The Next Tech Generations
Last weekend I gave a TEDx Talk at the TEDxKrungthep conference here in Thailand. The YouTube video should be out next week and I’ll post it here so you can all rip it apart and tell me how off the mark I am.
As I was preparing for the talk somewhere over Vietnam about 34,000 feet in the air, I started thinking about Marc Prensky’s Digital Natives, Digital Immigrants paper, and how it helps to define different generations. We do this as humans, define generations by the things around them. My generation for some reason got labeled Generation X. Based on social events happening before we were born.
If we think of Digitla Natives and Digital Immigrants as generations I think it makes more sense.
Digital Immigrant Generation: Born before 1977
Digital Natives Generation: Born After 1977
That is the date that Prensky uses in his paper based on when the personal computer first came out. I do think my experiences growing up were different than my parents based on this technological revolution that was the PC. Just like my parents growing up with a TV was a technological revolution to their parents that had a radio.
Technology can define generations…I believe…and I do think it’s an interesting way to look at global generations. Why do 30 somethings still play a lot of video games? Because we grew up in a video game era. I had an Atari and the orignall Nintendo. I also grew up with VCRs and at one point had a corded remote (what were they thinking?).
There are technologies that define a generation and I believe there are two other technological advances that have defined two other generations already.
The Web Generation:
The web generation are those born after 1991 who have always grown up with the World Wide Web. This is the generation that has always had and expected access to the Internet. To put this into prespective. Seniors in High School today where born in 1992 meaning that our schools are filled with students who never lived without the Internet. As a 9th grader told me the other day, “Music has always been free and downloadable.” This generation grew up with the web, they rely on the web for communication and have always written more e-mails than letters. TV commercials have always had a web site where you could find out more information. Everything has always been able to be found on a search engine, and Flash has always been a plugin.
The Mobile Generation:
The mobile generation are those born after 2007, or so I’m predicting. The release of the iPhone in 2007 marked the beginning of true mobile computing. Yes we had laptops and even WiFi before this, but since that time mobile computing has sky rocketed. BlackBerries, Android, and iPhones continue to grow in sells and popularity. The iPad, Google Chrome OS, and the future of tablets will all define the way this generation expects to interact with information.

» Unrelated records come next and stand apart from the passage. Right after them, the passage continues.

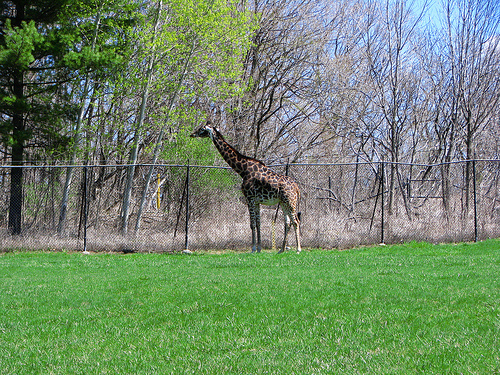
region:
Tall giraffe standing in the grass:
[186, 117, 305, 254]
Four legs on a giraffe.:
[245, 200, 305, 256]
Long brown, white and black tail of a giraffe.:
[296, 187, 303, 219]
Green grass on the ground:
[0, 245, 499, 374]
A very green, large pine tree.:
[0, 1, 144, 237]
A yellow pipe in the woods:
[154, 170, 161, 212]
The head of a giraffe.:
[186, 118, 215, 141]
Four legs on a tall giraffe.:
[245, 200, 302, 254]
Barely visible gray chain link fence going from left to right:
[1, 158, 499, 244]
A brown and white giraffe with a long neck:
[190, 123, 308, 255]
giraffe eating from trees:
[179, 111, 320, 254]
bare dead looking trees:
[346, 13, 435, 228]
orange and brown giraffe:
[180, 115, 315, 257]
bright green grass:
[55, 264, 238, 344]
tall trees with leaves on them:
[11, 14, 166, 242]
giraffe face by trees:
[189, 113, 213, 140]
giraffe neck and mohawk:
[211, 121, 268, 175]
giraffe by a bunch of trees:
[54, 43, 359, 318]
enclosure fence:
[313, 140, 455, 242]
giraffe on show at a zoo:
[65, 63, 377, 320]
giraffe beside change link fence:
[187, 116, 310, 248]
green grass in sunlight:
[119, 292, 352, 339]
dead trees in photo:
[351, 73, 438, 157]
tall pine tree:
[3, 7, 65, 240]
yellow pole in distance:
[150, 175, 167, 213]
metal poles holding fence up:
[170, 166, 197, 252]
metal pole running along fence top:
[2, 162, 180, 172]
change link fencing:
[3, 149, 213, 247]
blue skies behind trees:
[402, 6, 459, 29]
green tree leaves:
[6, 23, 209, 77]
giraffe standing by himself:
[179, 113, 323, 258]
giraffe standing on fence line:
[15, 115, 486, 257]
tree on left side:
[8, 2, 126, 247]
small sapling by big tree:
[138, 10, 250, 241]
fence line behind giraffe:
[3, 150, 483, 229]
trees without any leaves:
[250, 8, 499, 225]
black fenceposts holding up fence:
[63, 168, 493, 250]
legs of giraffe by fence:
[239, 193, 302, 253]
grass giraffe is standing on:
[5, 246, 495, 373]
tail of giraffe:
[294, 191, 310, 221]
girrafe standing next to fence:
[186, 103, 337, 260]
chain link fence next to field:
[22, 143, 473, 265]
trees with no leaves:
[264, 26, 473, 176]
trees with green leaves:
[14, 6, 195, 154]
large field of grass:
[28, 251, 495, 356]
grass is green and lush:
[33, 262, 469, 354]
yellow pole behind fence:
[147, 169, 177, 235]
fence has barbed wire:
[5, 144, 497, 174]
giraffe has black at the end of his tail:
[281, 182, 321, 242]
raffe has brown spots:
[213, 144, 310, 250]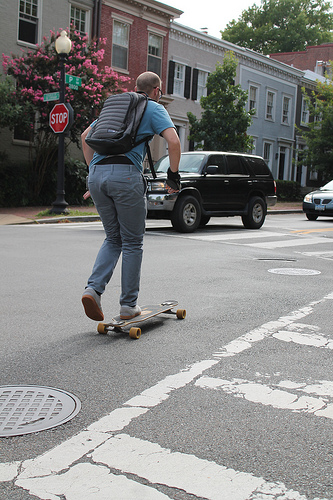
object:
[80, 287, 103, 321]
shoe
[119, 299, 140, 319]
shoe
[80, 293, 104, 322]
soles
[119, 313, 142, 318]
soles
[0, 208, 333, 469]
ground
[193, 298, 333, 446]
cracked line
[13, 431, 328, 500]
white line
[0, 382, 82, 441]
manhole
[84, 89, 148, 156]
backpack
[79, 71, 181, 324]
man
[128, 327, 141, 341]
wheel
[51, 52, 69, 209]
pole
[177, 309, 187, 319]
wheel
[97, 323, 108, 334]
wheel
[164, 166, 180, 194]
hand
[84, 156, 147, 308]
blue jeans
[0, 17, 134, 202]
tree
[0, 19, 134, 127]
flowers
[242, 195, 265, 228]
tire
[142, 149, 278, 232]
car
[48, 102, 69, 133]
sign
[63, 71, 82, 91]
sign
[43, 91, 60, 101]
sign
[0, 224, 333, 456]
road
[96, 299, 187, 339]
skateboard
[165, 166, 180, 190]
glove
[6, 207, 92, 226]
corner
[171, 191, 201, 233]
tire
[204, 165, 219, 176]
mirror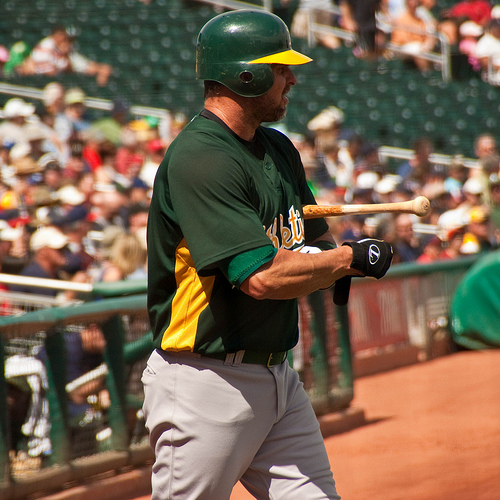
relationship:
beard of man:
[256, 105, 283, 124] [139, 8, 398, 499]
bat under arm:
[280, 179, 494, 227] [212, 240, 347, 317]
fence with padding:
[0, 275, 357, 497] [6, 293, 150, 457]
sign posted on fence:
[350, 280, 426, 354] [6, 279, 359, 496]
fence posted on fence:
[6, 279, 359, 496] [328, 252, 493, 357]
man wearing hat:
[12, 225, 71, 295] [24, 223, 72, 255]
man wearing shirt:
[391, 215, 425, 262] [393, 237, 423, 261]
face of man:
[268, 57, 295, 124] [139, 8, 398, 499]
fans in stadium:
[15, 110, 113, 238] [5, 2, 497, 493]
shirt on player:
[135, 107, 342, 372] [124, 1, 405, 496]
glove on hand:
[340, 239, 405, 282] [340, 237, 396, 283]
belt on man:
[215, 347, 289, 366] [139, 8, 398, 499]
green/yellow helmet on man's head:
[194, 8, 312, 99] [191, 6, 301, 131]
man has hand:
[139, 8, 398, 499] [240, 224, 429, 301]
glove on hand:
[341, 238, 393, 281] [240, 224, 429, 301]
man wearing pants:
[139, 8, 398, 499] [139, 349, 339, 499]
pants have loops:
[139, 349, 339, 499] [199, 332, 252, 372]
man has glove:
[139, 8, 398, 499] [338, 236, 393, 280]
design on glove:
[365, 241, 383, 268] [338, 236, 393, 280]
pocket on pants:
[150, 378, 218, 408] [139, 349, 339, 499]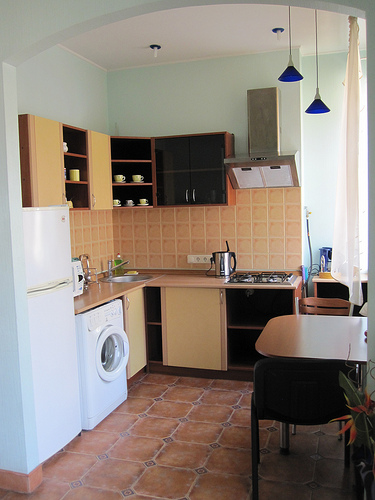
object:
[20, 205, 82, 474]
refrigerator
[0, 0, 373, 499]
kitchen.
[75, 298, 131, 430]
dishwasher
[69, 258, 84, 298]
microwave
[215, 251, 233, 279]
silver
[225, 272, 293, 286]
silver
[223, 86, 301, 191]
vents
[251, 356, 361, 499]
chair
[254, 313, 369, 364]
table.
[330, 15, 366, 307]
curtains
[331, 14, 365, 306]
windows.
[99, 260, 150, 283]
sink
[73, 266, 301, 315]
counter.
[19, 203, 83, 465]
two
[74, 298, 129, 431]
white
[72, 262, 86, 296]
white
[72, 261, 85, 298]
panel.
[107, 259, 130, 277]
faucet.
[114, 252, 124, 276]
bright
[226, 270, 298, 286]
burners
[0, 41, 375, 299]
wall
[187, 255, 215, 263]
outlet.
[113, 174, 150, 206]
saucers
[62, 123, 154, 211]
shelves.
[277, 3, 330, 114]
blue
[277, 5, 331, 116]
hanging.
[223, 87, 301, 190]
silver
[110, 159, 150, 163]
brown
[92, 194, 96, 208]
shelf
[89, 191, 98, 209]
handles.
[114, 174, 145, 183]
teacups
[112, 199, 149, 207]
teacups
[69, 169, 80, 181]
mug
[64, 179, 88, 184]
shelf.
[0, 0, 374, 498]
scene.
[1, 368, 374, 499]
brown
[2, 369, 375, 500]
tiles.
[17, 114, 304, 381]
brown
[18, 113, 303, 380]
cabinet.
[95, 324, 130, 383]
door.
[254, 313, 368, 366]
top.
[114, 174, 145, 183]
yellow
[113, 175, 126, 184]
mugs.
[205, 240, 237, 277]
kettle.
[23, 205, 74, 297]
freezer.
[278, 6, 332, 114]
fixture.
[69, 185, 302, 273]
tan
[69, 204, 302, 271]
backsplash.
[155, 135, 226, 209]
cupboard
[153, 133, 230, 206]
glass.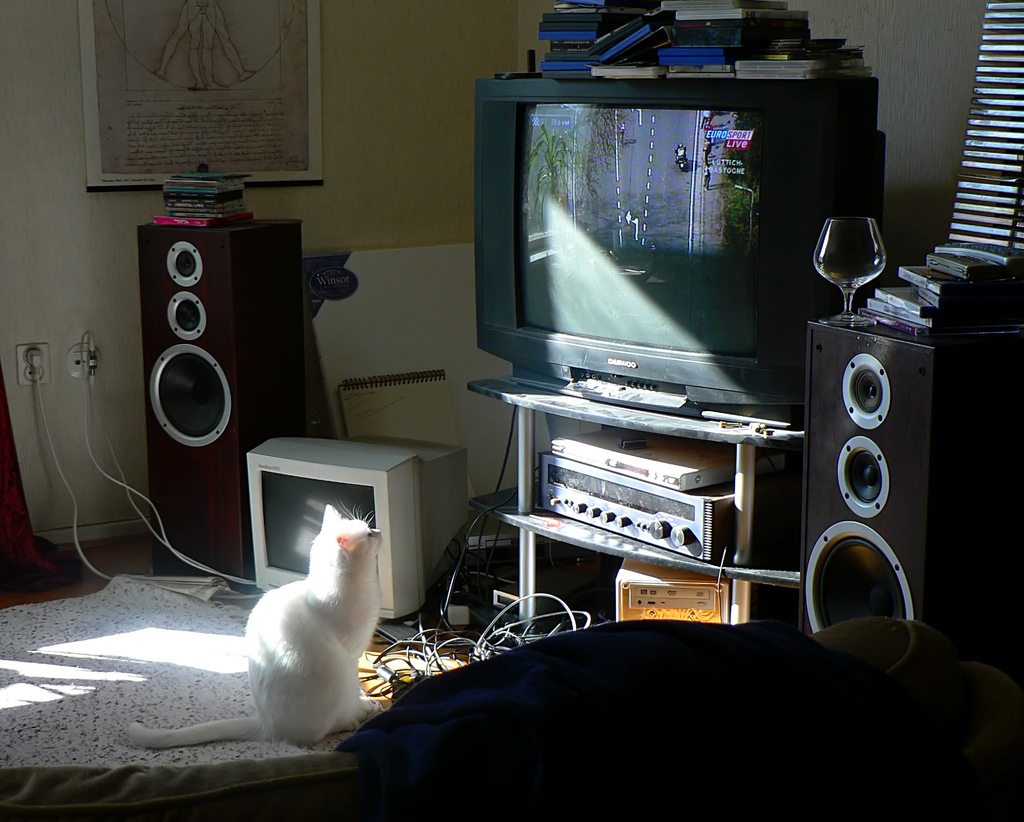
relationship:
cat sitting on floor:
[128, 499, 385, 751] [25, 539, 719, 816]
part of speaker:
[155, 237, 238, 298] [121, 192, 336, 582]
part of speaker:
[162, 280, 238, 345] [129, 204, 317, 598]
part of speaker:
[138, 339, 264, 454] [129, 204, 317, 598]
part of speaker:
[842, 356, 916, 428] [790, 302, 1009, 700]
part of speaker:
[835, 438, 903, 518] [790, 302, 1009, 700]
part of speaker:
[784, 520, 947, 650] [784, 312, 1016, 667]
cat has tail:
[117, 484, 396, 759] [114, 704, 262, 756]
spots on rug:
[1, 566, 267, 767] [1, 575, 351, 768]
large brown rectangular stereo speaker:
[138, 369, 234, 540] [133, 214, 309, 579]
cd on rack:
[946, 229, 1005, 260] [937, 0, 1022, 268]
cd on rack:
[967, 119, 1022, 133] [937, 0, 1022, 268]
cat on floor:
[117, 484, 396, 759] [1, 527, 518, 819]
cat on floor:
[117, 484, 396, 759] [1, 544, 615, 819]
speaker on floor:
[781, 278, 1021, 637] [4, 538, 623, 768]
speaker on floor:
[138, 214, 326, 580] [4, 482, 620, 766]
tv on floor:
[472, 54, 879, 422] [4, 482, 620, 766]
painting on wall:
[69, 6, 333, 207] [6, 13, 411, 351]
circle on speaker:
[132, 334, 247, 456] [121, 192, 336, 582]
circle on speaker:
[158, 285, 213, 344] [121, 192, 336, 582]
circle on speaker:
[154, 241, 209, 289] [132, 200, 329, 572]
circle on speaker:
[788, 512, 922, 638] [780, 308, 1022, 620]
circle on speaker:
[828, 427, 902, 534] [791, 296, 1018, 638]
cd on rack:
[955, 173, 1022, 195] [914, 2, 1018, 292]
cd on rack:
[940, 211, 1021, 244] [925, 6, 1021, 300]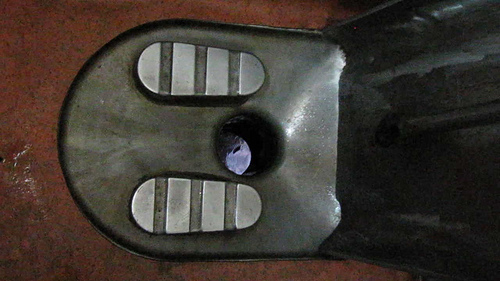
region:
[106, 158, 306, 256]
the footrest is steel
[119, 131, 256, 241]
the footrest is steel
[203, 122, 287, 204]
the center item is blue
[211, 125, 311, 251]
the center item is blue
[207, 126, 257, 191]
the center item is blue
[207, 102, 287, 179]
hole in the ground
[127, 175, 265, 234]
left foot goes here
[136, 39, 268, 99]
right foot goes here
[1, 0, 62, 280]
floor is red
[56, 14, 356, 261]
toilet bowl is on the floor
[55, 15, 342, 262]
toilet is made of metal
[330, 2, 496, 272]
panel behind toilet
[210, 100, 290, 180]
hole is empty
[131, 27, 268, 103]
three groove are visible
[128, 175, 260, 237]
three groove are visible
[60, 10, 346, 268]
metal object on brown floor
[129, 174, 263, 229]
oval shaped object on metal object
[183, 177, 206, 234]
groove on metal object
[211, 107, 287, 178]
circle in metal object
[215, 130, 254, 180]
white bottom of circle on metal object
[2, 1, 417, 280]
brown floor underneate metal object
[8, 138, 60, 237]
white scratches on brown floor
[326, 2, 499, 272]
dark gray portion of metal object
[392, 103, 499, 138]
groove on dark gray part of metal object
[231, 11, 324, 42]
edging around metal object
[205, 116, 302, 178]
round hold in the floor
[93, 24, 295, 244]
two silver shoe outlines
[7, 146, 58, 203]
water on the ground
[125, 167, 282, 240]
place to put foot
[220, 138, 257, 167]
water shining from the bottom of the hole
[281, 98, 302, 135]
light reflecting on the ground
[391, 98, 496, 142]
black pipe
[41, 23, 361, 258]
silver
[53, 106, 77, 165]
black line outlining the silver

This generation will just grow up in a time where you asked your phone for directions to the store, where you could access the Internet virtually anywhere, and when laptop computers have always out sold desktop computers.
I was talking to our kindergarden teachers (blogs here and here) last weekend who said that their kids are having a hard time using a mouse. That the students would much rather and are more comfortable with a touch pad of some kind. Our 1st grade teachers two years ago were worried that their students woudn’t be able to use the trackpad on a laptop and found out they were completely wrong, the kids took to it like water.
I put this out there because I think it’s important to understand the culture our students have grown up in. Of course this is just one aspect of these generations. They’ve also the generation that has always had Global Warming hanging over their heads, there has always been tension or war in the Middle East, and the Cold War is in history books. I think it’s important to understand the history our students don’t have as much as it is to understand the world they are grown up in know.
I think these seperations of the generations around technology can help us better understand them in that aspect of culture and their life. It seems to make sense to those I have discussed this with so far. What do you think? How do you see these generations?